Walking Simulator Critical Play: Baabdi

I played Baabdi, a short PC walking simulator by Sirius & Léonard Lemaitre. The game is completed by leaving Baabdi by train, for which you need to find a ticket and navigate to the train station. There are few rules and procedures to the game, other than that you may walk around and interact with objects. The only resources are the objects you can find, however the fact that you can only hold one, and that none are necessary for the main objective, means that resource acquisition doesn’t play an important part inn the game. There is a strange sense in the game that everyone is trying to help you escape, and because of this the only real conflict is between you and your lack of a train ticket, or perhaps agains the concrete architectures you navigate. The process of playing the game mainly consisted of, as expected, walking around. Every once in a while I would see an item of interest, such as a person or interactable object, but the world was pretty sparsely populated overall.
Aesthetics was definitely where the game really shined.
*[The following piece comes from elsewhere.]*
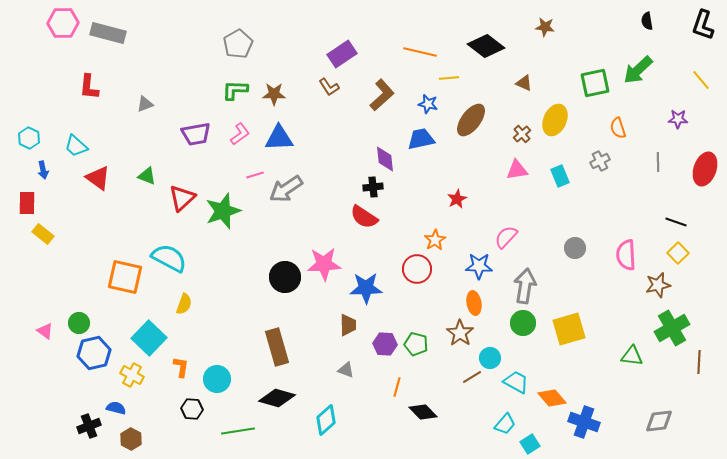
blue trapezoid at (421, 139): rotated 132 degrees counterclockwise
Baabdi was a strange and beautiful game to look at, combining brutalist soviet architecture with a rustic bad-unity-game-core aesthetic. The plot fit into this as well, with the npc around you seeming to regard the train out of Baabdi with a strange, almost religious reverence. It seems that every disheveled figure in your concrete apartment building wants this, but they are all stuck, waiting. The collectible items also contributed to the aesthetic, as you filled your libraries with things like cigarettes and alcohol, items it seemed natural that those in Baabdi would find valuable, despite their value often being unclear. This thematic cohesion meant that I enjoyed Baabdi for the sense pleasure of experiencing the environment. Exploration and discovery was sometimes rewarding, but faded after I found that most explorable regions were simply more concrete, inhabited by more forlorn residents. There was also a little bit of fellowship, in how me and all the npcs were stuck in the same place and wanted the same thing (except for a few spanish-speaking dancers in the sewer, they were perfectly content). Everyone was  saving the one last ticket for the player, which felt good to experience. If I could change anything, I would’ve wanted more lore, but I think that desire also goes somewhat against the sparse, mystical nature of the plot, and searching for a goal that I didn’t really understand was part of what made the experience good.